Outgoing AFR Chanticleer columnist John Durie has had many dealings with Rupert Murdoch over the years and has now even agreed to leave Australia’s most prestigious business column to work for the Sun King again.
As with anyone who has handed in their notice, the rules change a little on what you should and shouldn’t write. For mine, it wasn’t appropriate for Durie to use his column in The Weekend Fin to laud Rupert’s belated action on climate change in the following terms:
Back in 2000 here in Australia, News Ltd joined the National Greenhouse Challenge. Its efforts highlight the progress being made, leaving the recalcitrants — who tend to be the biggest emitters — the only problem.
Gee, has anyone noticed anything other than total scepticism coming out of News since 2000. Last year, The Australian appointed former coal lobbyist Matthew Warren as its environment reporter and Rupert tolerated Andrew Bolt shouting at Al Gore at one of his management love-ins.
Fairfax newspapers last week pointed to some prominent septics within the News Corp empire in the following terms:
At a recent gathering of climate change contrarians at the Melbourne Club, Herald Sun business columnist Terry McCrann was equivocal about his boss’s change of heart.
“The thing you have to remember is that Rupert is pragmatic,” he said.
The winds of change didn’t originate from Cruden Farm, home of Rupert’s mother, Dame Elisabeth, in Melbourne’s south. Asked at the end of last year about her son’s apparent conversion, she said: “He certainly didn’t get it from me. I’m a sceptic.”
So how do we test the sincerity of a man responsible for more industrial consumption of trees than anyone else in history after spewing out tens of billions of newspapers over 55 years running News Corp?
What about turning around the Bolt sledge of Gore for “his endless flights around the world, in private jets and civil, to flog his film”?

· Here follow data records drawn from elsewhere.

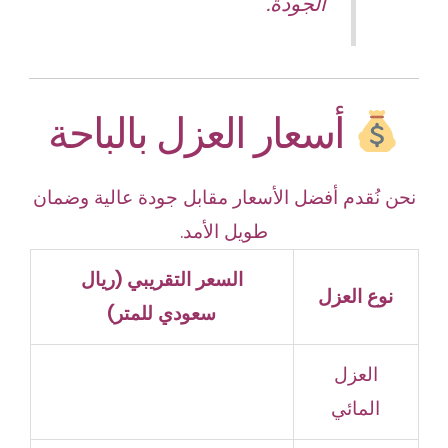
الجودة.
أسعار العزل بالباحة
نحن نُقدم أفضل الأسعار مقابل جودة عالية وضمان
طويل الأمد.
السعر التقريبي (ريال
نوع العزل
سعودي للمتر)
العزل
المائي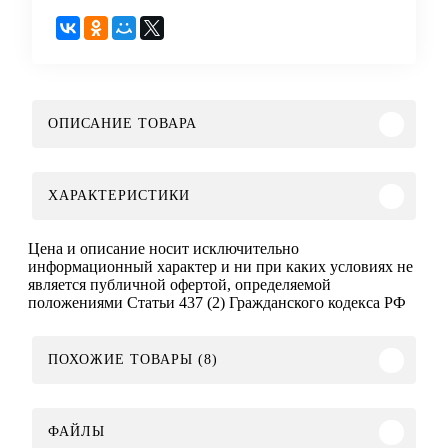
ОПИСАНИЕ ТОВАРА
ХАРАКТЕРИСТИКИ
Цена и описание носит исключительно
информационный характер и ни при каких условиях не
является публичной офертой, определяемой
положениями Статьи 437 (2) Гражданского кодекса РФ
ПОХОЖИЕ ТОВАРЫ (8)
ФАЙЛЫ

It’s so nice of Durie to talk about News Corp’s light-bulb use in Hong Kong and triple-glazing in Adelaide, when he fails to mention that Rupert is famous for his excessive use of big private jets.
There’s also the question of whether News Corp’s claimed 641,150 tonnes of carbon emitted last year includes the fleet of TNT trucks that shift more than four million newspapers a day across the UK.
Contractors can usually be excluded in carbon audits so I’m betting Rupert has under-cooked his figures in claiming the UK only produces 11% of News Corp’s total carbon figures.